Celebratory Moments

Yesterday, I was lunching in Edinburgh when I got word that a piece I authored for Works in Progress(WiP) was finally published. Today, I am in bed—continuing to fight my jet lag at 4 a.m.—trying to think of what to write so I can meet yet-another-Inkhaven-target1.

Since I don’t know what to write about and don’t feel especially compelled to prepare an effort-post, I am going to reflect on my friend’s comments on my lack of reaction to the news. He said:

I was gonna say that I was a bit surprised at your reaction to the WiP piece when you were here. I think it is very very cool, obviously and something to be proud of You didn’t seem to derive too much joy from it. If you had said you weren’t happy because of stoicism or whatever, then fine. But you seemed to be only focussed on, lack of a better word, grudges/slights.

There was a bit more that I’m omitting on the specifics of the grudges and slights, but this is good to have:

Wanted to shake you and say “Enjoy your wins, dude!”. Maybe I should have.


While I was responding to a different message, the screen auto-scrolled to the bottom of the above text. I snatched a quick look at the last line, reading it as “enjoy your twins”. I wondered why he was writing about his cats.

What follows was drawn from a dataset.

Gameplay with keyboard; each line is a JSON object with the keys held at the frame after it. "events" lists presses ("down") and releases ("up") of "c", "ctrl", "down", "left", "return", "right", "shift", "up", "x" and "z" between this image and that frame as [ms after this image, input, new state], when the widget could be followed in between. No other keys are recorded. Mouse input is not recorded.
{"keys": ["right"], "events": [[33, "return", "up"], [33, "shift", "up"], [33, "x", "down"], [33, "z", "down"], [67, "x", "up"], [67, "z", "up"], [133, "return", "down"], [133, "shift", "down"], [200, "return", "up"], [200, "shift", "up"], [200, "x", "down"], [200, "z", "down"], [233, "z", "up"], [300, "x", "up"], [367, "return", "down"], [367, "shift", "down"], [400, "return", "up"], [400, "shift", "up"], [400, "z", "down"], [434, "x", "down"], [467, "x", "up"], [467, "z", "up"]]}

Kittens born to the same mother are not twins, my friend explained to me. But the photo here is to break up the text, which is quite dull, so far.

After reading his message, I responded to him promptly2:

The joy was in knowing it would be published, I suppose? Unlike an academic article, I’ve basked in the joy of knowing it’ll eventually be there.

I had experienced whatever joy there was at the initial confirmation of the editorial team’s greenlight; from there, the production of the article was all work.

But I proceeded to remind him that instantaneous joy is not something I usually experience either I am just not someone who experiences highs in moments, I suppose? Purchasing a flat in London3, or landing a permanent contract in academiaI supposed I could say I earned it but I am reluctant to remove the influence of luck in such outcomes. are probably (and rightly so) achievements worthy of celebration.

I did also suggest that my lack of reaction may have to do with just my general ability for feeling such joys being taken from aspects of a previous job and some near-misses in the grant pipeline; I don’t include that here to retain the privacy of parties involved. But I think I might have gotten closer to it with the final part of my message:

Or maybe it takes repeatedly being with people in these moments of wins; I think this might be the only time that’s happened.

A lot of the “wins” of the flat or job were basically things I navigated on my own. I get how this might read to you—or even how sad it might seem in your imagination— but I think it’s pretty common in the world of those that constantly geographically relocate. They do not experience most of life’s major wins with the presence or proximity of their inner circle—these seem like luxuries.

Of course, I could round up a bunch of friends to get rowdy in a pub or celebrate with dinner or something to that effect but I suspect a part of me sees that as a disservice to how I got here. There are many that supported me from a distance, as best as they could, but it has been tough and mostly alone. It seems unfair to celebrate without the remote support system and opting to celebrate with the parties who know little of what transpired before.

Of course, the friendship underlying this conversation has been with me through nearly two decades. Perhaps these years have trained me so well that I missed noticing that, for the first time in a long time, such a moment had struck in the presence of people I love.

  1. My Edinburgh friend’s wife—who is also my friend but we will distinguish her with this monicker as it may prove to be useful in the storytelling of this post that might happen here—knows full well that I abhor targets and pointed out that she’s quite surprised to hear the phrase “meet targets” come out of my mouth. I hate targets because I’m still a little wired to meet them. 

  2. Responding to (almost all) text messages as I see them; it is a recent habit of mine. Of course, I may not always be at or on my phone but I exercise this as policy even if we are new friends or strangers. 

  3. I legally own only twenty-five percent of it while a housing association owns 75%, so I also pay rent on it. This remains a blogpost in the Inkhaven pipelines but one that may never see the light of day given that I have barely used any of my list of ideas before starting.